Versions:

  • 0.53.1
  • 0.53.0
  • 0.52.0
  • 0.51.1
  • 0.51.0
  • 0.50.2
  • 0.50.1
  • 0.50.0
  • 0.49.1
  • 0.49.0

dprint is a pluggable and configurable code-formatting platform written in Rust, engineered to give development teams a single, deterministic way to tidy large, polyglot codebases without the overhead of spawning multiple language-specific formatters. The core runtime exposes a WebAssembly plugin architecture, so parsers for JavaScript, TypeScript, JSON, Markdown, Rust, Go, Python, and many other languages can be hot-plugged as needed; each plugin ships its own grammar rules, indentation model, and line-break policy, yet all are driven by one shared configuration file that enforces consistent style across an entire repository. Typical use cases range from normalising legacy files during a migration, to gating pull-requests with a fast `dprint check` step inside CI, to running a background watch task that keeps the working tree clean while the developer edits code. Because the formatter is compiled to native code and parallelises across cores, it can process millions of lines in seconds, making it attractive for monorepos and large-scale cloud builds. The project, published by David Sherret under the MIT licence, is currently at version 0.53.1 and has produced ten official releases since its inception, each delivered through GitHub and package managers such as Cargo, npm, and Homebrew.
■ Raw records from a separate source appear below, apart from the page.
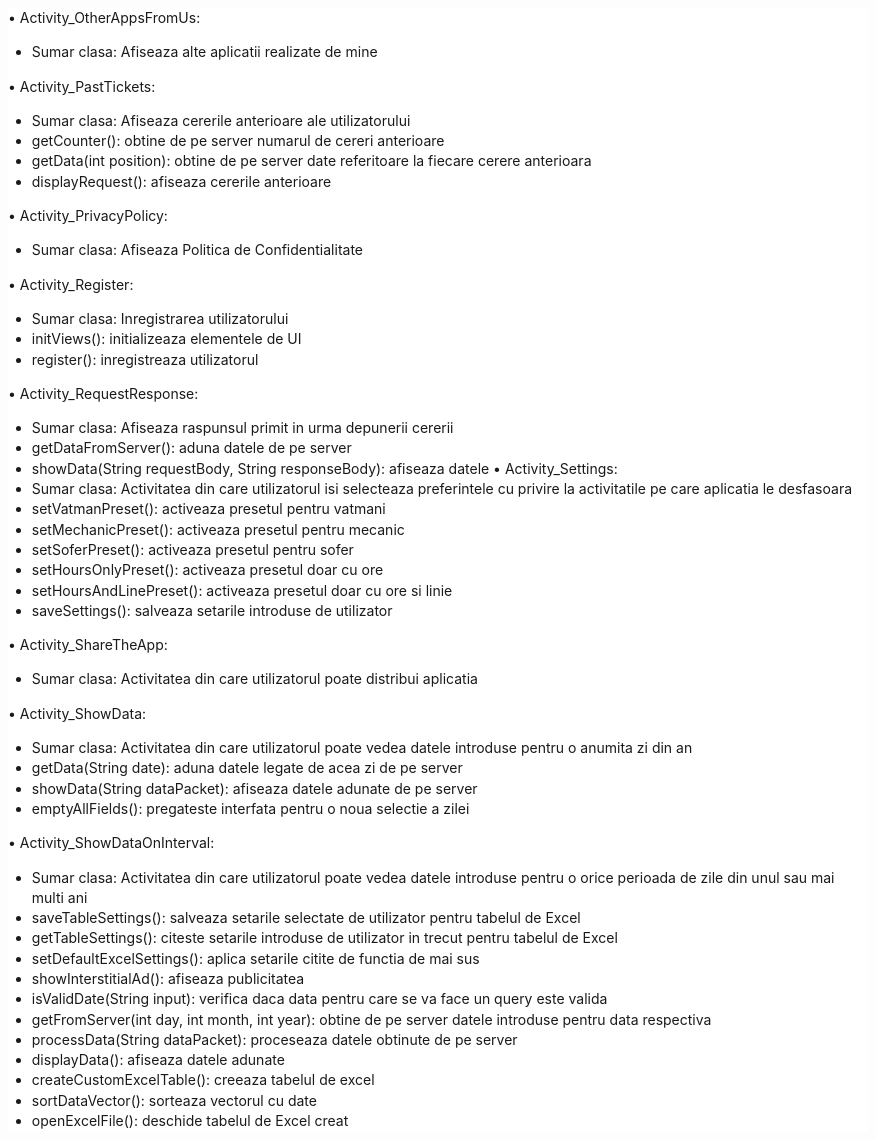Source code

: •	Activity_OtherAppsFromUs:  
-	Sumar clasa: Afiseaza alte aplicatii realizate de mine

•	Activity_PastTickets:
-	Sumar clasa: Afiseaza cererile anterioare ale utilizatorului
-	getCounter(): obtine de pe server numarul de cereri anterioare
-	getData(int position): obtine de pe server date referitoare la fiecare cerere anterioara
-	displayRequest(): afiseaza cererile anterioare

•	Activity_PrivacyPolicy:
-	Sumar clasa: Afiseaza Politica de Confidentialitate

•	Activity_Register:
-	Sumar clasa: Inregistrarea utilizatorului
-	initViews(): initializeaza elementele de UI
-	register(): inregistreaza utilizatorul

•	Activity_RequestResponse:
-	Sumar clasa: Afiseaza raspunsul primit in urma depunerii cererii
-	getDataFromServer(): aduna datele de pe server
-	showData(String requestBody, String responseBody): afiseaza datele
•	Activity_Settings:
-	Sumar clasa: Activitatea din care utilizatorul isi selecteaza preferintele cu privire la activitatile pe care aplicatia le desfasoara
-	setVatmanPreset(): activeaza presetul pentru vatmani
-	setMechanicPreset(): activeaza presetul pentru mecanic
-	setSoferPreset(): activeaza presetul pentru sofer
-	setHoursOnlyPreset(): activeaza presetul doar cu ore
-	setHoursAndLinePreset(): activeaza presetul doar cu ore si linie
-	saveSettings(): salveaza setarile introduse de utilizator


•	Activity_ShareTheApp:
-	Sumar clasa: Activitatea din care utilizatorul poate distribui aplicatia

•	Activity_ShowData:
-	Sumar clasa: Activitatea din care utilizatorul poate vedea datele introduse pentru o anumita zi din an
-	getData(String date): aduna datele legate de acea zi de pe server
-	showData(String dataPacket): afiseaza datele adunate de pe server
-	emptyAllFields(): pregateste interfata pentru o noua selectie a zilei

•	Activity_ShowDataOnInterval:
-	Sumar clasa: Activitatea din care utilizatorul poate vedea datele introduse pentru o orice perioada de zile din unul sau mai multi ani
-	saveTableSettings(): salveaza setarile selectate de utilizator pentru tabelul de Excel
-	getTableSettings(): citeste setarile introduse de utilizator in trecut pentru tabelul de Excel
-	setDefaultExcelSettings(): aplica setarile citite de functia de mai sus
-	showInterstitialAd(): afiseaza publicitatea
-	isValidDate(String input): verifica daca data pentru care se va face un query este valida
-	getFromServer(int day, int month, int year): obtine de pe server datele introduse pentru data respectiva
-	processData(String dataPacket): proceseaza datele obtinute de pe server
-	displayData(): afiseaza datele adunate
-	createCustomExcelTable(): creeaza tabelul de excel
-	sortDataVector(): sorteaza vectorul cu date
-	openExcelFile(): deschide tabelul de Excel creat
Configuration is expressed in a concise JSON or dprint.json file, where users can enable only the plugins they need, override global settings per glob pattern, and lock the exact plugin checksums for reproducible builds. dprint is available free of charge on get.nero.com, with downloads provided via trusted Windows package sources (e.g. winget), always delivering the latest version, and supporting batch installation of multiple applications.